**Task brief:**
With the pictures left out, copy the listing below exactly.

■ ■ ■

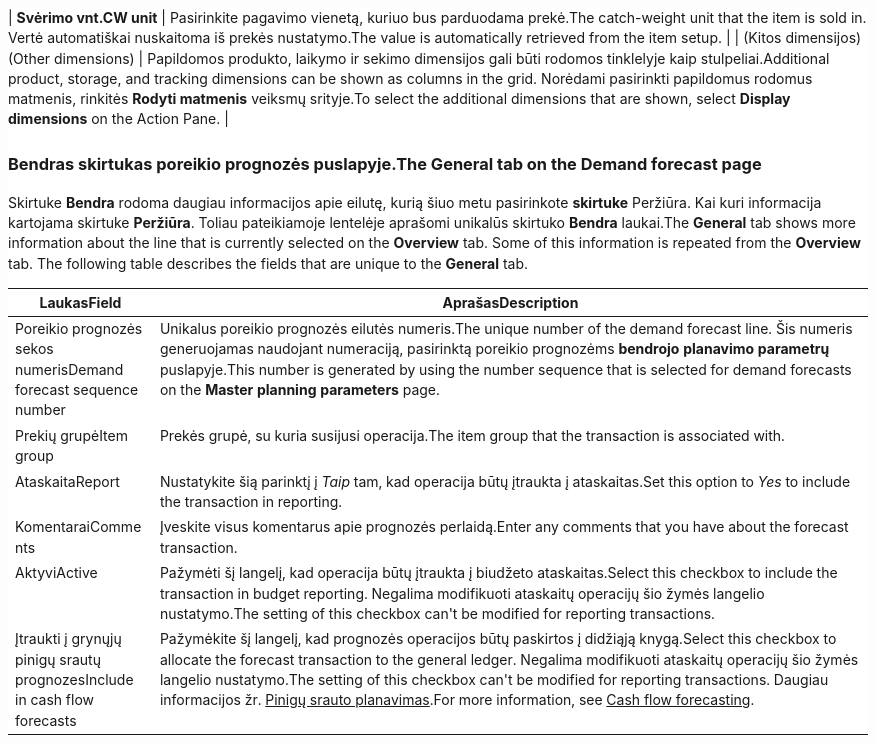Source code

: | <span data-ttu-id="7d2dc-398">**Svėrimo vnt.**</span><span class="sxs-lookup"><span data-stu-id="7d2dc-398">**CW unit**</span></span> | <span data-ttu-id="7d2dc-399">Pasirinkite pagavimo vienetą, kuriuo bus parduodama prekė.</span><span class="sxs-lookup"><span data-stu-id="7d2dc-399">The catch-weight unit that the item is sold in.</span></span> <span data-ttu-id="7d2dc-400">Vertė automatiškai nuskaitoma iš prekės nustatymo.</span><span class="sxs-lookup"><span data-stu-id="7d2dc-400">The value is automatically retrieved from the item setup.</span></span> |
| <span data-ttu-id="7d2dc-401">(Kitos dimensijos)</span><span class="sxs-lookup"><span data-stu-id="7d2dc-401">(Other dimensions)</span></span> | <span data-ttu-id="7d2dc-402">Papildomos produkto, laikymo ir sekimo dimensijos gali būti rodomos tinklelyje kaip stulpeliai.</span><span class="sxs-lookup"><span data-stu-id="7d2dc-402">Additional product, storage, and tracking dimensions can be shown as columns in the grid.</span></span> <span data-ttu-id="7d2dc-403">Norėdami pasirinkti papildomus rodomus matmenis, rinkitės **Rodyti matmenis** veiksmų srityje.</span><span class="sxs-lookup"><span data-stu-id="7d2dc-403">To select the additional dimensions that are shown, select **Display dimensions** on the Action Pane.</span></span> |

### <a name="the-general-tab-on-the-demand-forecast-page"></a><span data-ttu-id="7d2dc-404">Bendras skirtukas poreikio prognozės puslapyje.</span><span class="sxs-lookup"><span data-stu-id="7d2dc-404">The General tab on the Demand forecast page</span></span>

<span data-ttu-id="7d2dc-405">Skirtuke **Bendra** rodoma daugiau informacijos apie eilutę, kurią šiuo metu pasirinkote **skirtuke** Peržiūra. Kai kuri informacija kartojama skirtuke **Peržiūra**. Toliau pateikiamoje lentelėje aprašomi unikalūs skirtuko **Bendra** laukai.</span><span class="sxs-lookup"><span data-stu-id="7d2dc-405">The **General** tab shows more information about the line that is currently selected on the **Overview** tab. Some of this information is repeated from the **Overview** tab. The following table describes the fields that are unique to the **General** tab.</span></span>

| <span data-ttu-id="7d2dc-406">Laukas</span><span class="sxs-lookup"><span data-stu-id="7d2dc-406">Field</span></span> | <span data-ttu-id="7d2dc-407">Aprašas</span><span class="sxs-lookup"><span data-stu-id="7d2dc-407">Description</span></span> |
|---|---|
| <span data-ttu-id="7d2dc-408">Poreikio prognozės sekos numeris</span><span class="sxs-lookup"><span data-stu-id="7d2dc-408">Demand forecast sequence number</span></span> | <span data-ttu-id="7d2dc-409">Unikalus poreikio prognozės eilutės numeris.</span><span class="sxs-lookup"><span data-stu-id="7d2dc-409">The unique number of the demand forecast line.</span></span> <span data-ttu-id="7d2dc-410">Šis numeris generuojamas naudojant numeraciją, pasirinktą poreikio prognozėms **bendrojo planavimo parametrų** puslapyje.</span><span class="sxs-lookup"><span data-stu-id="7d2dc-410">This number is generated by using the number sequence that is selected for demand forecasts on the **Master planning parameters** page.</span></span> |
| <span data-ttu-id="7d2dc-411">Prekių grupė</span><span class="sxs-lookup"><span data-stu-id="7d2dc-411">Item group</span></span> | <span data-ttu-id="7d2dc-412">Prekės grupė, su kuria susijusi operacija.</span><span class="sxs-lookup"><span data-stu-id="7d2dc-412">The item group that the transaction is associated with.</span></span> |
| <span data-ttu-id="7d2dc-413">Ataskaita</span><span class="sxs-lookup"><span data-stu-id="7d2dc-413">Report</span></span> | <span data-ttu-id="7d2dc-414">Nustatykite šią parinktį į *Taip* tam, kad operacija būtų įtraukta į ataskaitas.</span><span class="sxs-lookup"><span data-stu-id="7d2dc-414">Set this option to *Yes* to include the transaction in reporting.</span></span> |
| <span data-ttu-id="7d2dc-415">Komentarai</span><span class="sxs-lookup"><span data-stu-id="7d2dc-415">Comments</span></span> | <span data-ttu-id="7d2dc-416">Įveskite visus komentarus apie prognozės perlaidą.</span><span class="sxs-lookup"><span data-stu-id="7d2dc-416">Enter any comments that you have about the forecast transaction.</span></span> |
| <span data-ttu-id="7d2dc-417">Aktyvi</span><span class="sxs-lookup"><span data-stu-id="7d2dc-417">Active</span></span> | <span data-ttu-id="7d2dc-418">Pažymėti šį langelį, kad operacija būtų įtraukta į biudžeto ataskaitas.</span><span class="sxs-lookup"><span data-stu-id="7d2dc-418">Select this checkbox to include the transaction in budget reporting.</span></span> <span data-ttu-id="7d2dc-419">Negalima modifikuoti ataskaitų operacijų šio žymės langelio nustatymo.</span><span class="sxs-lookup"><span data-stu-id="7d2dc-419">The setting of this checkbox can't be modified for reporting transactions.</span></span> |
| <span data-ttu-id="7d2dc-420">Įtraukti į grynųjų pinigų srautų prognozes</span><span class="sxs-lookup"><span data-stu-id="7d2dc-420">Include in cash flow forecasts</span></span> | <span data-ttu-id="7d2dc-421">Pažymėkite šį langelį, kad prognozės operacijos būtų paskirtos į didžiąją knygą.</span><span class="sxs-lookup"><span data-stu-id="7d2dc-421">Select this checkbox to allocate the forecast transaction to the general ledger.</span></span> <span data-ttu-id="7d2dc-422">Negalima modifikuoti ataskaitų operacijų šio žymės langelio nustatymo.</span><span class="sxs-lookup"><span data-stu-id="7d2dc-422">The setting of this checkbox can't be modified for reporting transactions.</span></span> <span data-ttu-id="7d2dc-423">Daugiau informacijos žr. [Pinigų srauto planavimas](../../finance/cash-bank-management/cash-flow-forecasting.md).</span><span class="sxs-lookup"><span data-stu-id="7d2dc-423">For more information, see [Cash flow forecasting](../../finance/cash-bank-management/cash-flow-forecasting.md).</span></span> |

■ ■ ■

**Written response:**
Source code

: | <span data-ttu-id="7d2dc-398">**Svėrimo vnt.**</span><span class="sxs-lookup"><span data-stu-id="7d2dc-398">**CW unit**</span></span> | <span data-ttu-id="7d2dc-399">Pasirinkite pagavimo vienetą, kuriuo bus parduodama prekė.</span><span class="sxs-lookup"><span data-stu-id="7d2dc-399">The catch-weight unit that the item is sold in.</span></span> <span data-ttu-id="7d2dc-400">Vertė automatiškai nuskaitoma iš prekės nustatymo.</span><span class="sxs-lookup"><span data-stu-id="7d2dc-400">The value is automatically retrieved from the item setup.</span></span> |
| <span data-ttu-id="7d2dc-401">(Kitos dimensijos)</span><span class="sxs-lookup"><span data-stu-id="7d2dc-401">(Other dimensions)</span></span> | <span data-ttu-id="7d2dc-402">Papildomos produkto, laikymo ir sekimo dimensijos gali būti rodomos tinklelyje kaip stulpeliai.</span><span class="sxs-lookup"><span data-stu-id="7d2dc-402">Additional product, storage, and tracking dimensions can be shown as columns in the grid.</span></span> <span data-ttu-id="7d2dc-403">Norėdami pasirinkti papildomus rodomus matmenis, rinkitės **Rodyti matmenis** veiksmų srityje.</span><span class="sxs-lookup"><span data-stu-id="7d2dc-403">To select the additional dimensions that are shown, select **Display dimensions** on the Action Pane.</span></span> |

### <a name="the-general-tab-on-the-demand-forecast-page"></a><span data-ttu-id="7d2dc-404">Bendras skirtukas poreikio prognozės puslapyje.</span><span class="sxs-lookup"><span data-stu-id="7d2dc-404">The General tab on the Demand forecast page</span></span>

<span data-ttu-id="7d2dc-405">Skirtuke **Bendra** rodoma daugiau informacijos apie eilutę, kurią šiuo metu pasirinkote **skirtuke** Peržiūra. Kai kuri informacija kartojama skirtuke **Peržiūra**. Toliau pateikiamoje lentelėje aprašomi unikalūs skirtuko **Bendra** laukai.</span><span class="sxs-lookup"><span data-stu-id="7d2dc-405">The **General** tab shows more information about the line that is currently selected on the **Overview** tab. Some of this information is repeated from the **Overview** tab. The following table describes the fields that are unique to the **General** tab.</span></span>

| <span data-ttu-id="7d2dc-406">Laukas</span><span class="sxs-lookup"><span data-stu-id="7d2dc-406">Field</span></span> | <span data-ttu-id="7d2dc-407">Aprašas</span><span class="sxs-lookup"><span data-stu-id="7d2dc-407">Description</span></span> |
|---|---|
| <span data-ttu-id="7d2dc-408">Poreikio prognozės sekos numeris</span><span class="sxs-lookup"><span data-stu-id="7d2dc-408">Demand forecast sequence number</span></span> | <span data-ttu-id="7d2dc-409">Unikalus poreikio prognozės eilutės numeris.</span><span class="sxs-lookup"><span data-stu-id="7d2dc-409">The unique number of the demand forecast line.</span></span> <span data-ttu-id="7d2dc-410">Šis numeris generuojamas naudojant numeraciją, pasirinktą poreikio prognozėms **bendrojo planavimo parametrų** puslapyje.</span><span class="sxs-lookup"><span data-stu-id="7d2dc-410">This number is generated by using the number sequence that is selected for demand forecasts on the **Master planning parameters** page.</span></span> |
| <span data-ttu-id="7d2dc-411">Prekių grupė</span><span class="sxs-lookup"><span data-stu-id="7d2dc-411">Item group</span></span> | <span data-ttu-id="7d2dc-412">Prekės grupė, su kuria susijusi operacija.</span><span class="sxs-lookup"><span data-stu-id="7d2dc-412">The item group that the transaction is associated with.</span></span> |
| <span data-ttu-id="7d2dc-413">Ataskaita</span><span class="sxs-lookup"><span data-stu-id="7d2dc-413">Report</span></span> | <span data-ttu-id="7d2dc-414">Nustatykite šią parinktį į *Taip* tam, kad operacija būtų įtraukta į ataskaitas.</span><span class="sxs-lookup"><span data-stu-id="7d2dc-414">Set this option to *Yes* to include the transaction in reporting.</span></span> |
| <span data-ttu-id="7d2dc-415">Komentarai</span><span class="sxs-lookup"><span data-stu-id="7d2dc-415">Comments</span></span> | <span data-ttu-id="7d2dc-416">Įveskite visus komentarus apie prognozės perlaidą.</span><span class="sxs-lookup"><span data-stu-id="7d2dc-416">Enter any comments that you have about the forecast transaction.</span></span> |
| <span data-ttu-id="7d2dc-417">Aktyvi</span><span class="sxs-lookup"><span data-stu-id="7d2dc-417">Active</span></span> | <span data-ttu-id="7d2dc-418">Pažymėti šį langelį, kad operacija būtų įtraukta į biudžeto ataskaitas.</span><span class="sxs-lookup"><span data-stu-id="7d2dc-418">Select this checkbox to include the transaction in budget reporting.</span></span> <span data-ttu-id="7d2dc-419">Negalima modifikuoti ataskaitų operacijų šio žymės langelio nustatymo.</span><span class="sxs-lookup"><span data-stu-id="7d2dc-419">The setting of this checkbox can't be modified for reporting transactions.</span></span> |
| <span data-ttu-id="7d2dc-420">Įtraukti į grynųjų pinigų srautų prognozes</span><span class="sxs-lookup"><span data-stu-id="7d2dc-420">Include in cash flow forecasts</span></span> | <span data-ttu-id="7d2dc-421">Pažymėkite šį langelį, kad prognozės operacijos būtų paskirtos į didžiąją knygą.</span><span class="sxs-lookup"><span data-stu-id="7d2dc-421">Select this checkbox to allocate the forecast transaction to the general ledger.</span></span> <span data-ttu-id="7d2dc-422">Negalima modifikuoti ataskaitų operacijų šio žymės langelio nustatymo.</span><span class="sxs-lookup"><span data-stu-id="7d2dc-422">The setting of this checkbox can't be modified for reporting transactions.</span></span> <span data-ttu-id="7d2dc-423">Daugiau informacijos žr. [Pinigų srauto planavimas](../../finance/cash-bank-management/cash-flow-forecasting.md).</span><span class="sxs-lookup"><span data-stu-id="7d2dc-423">For more information, see [Cash flow forecasting](../../finance/cash-bank-management/cash-flow-forecasting.md).</span></span> |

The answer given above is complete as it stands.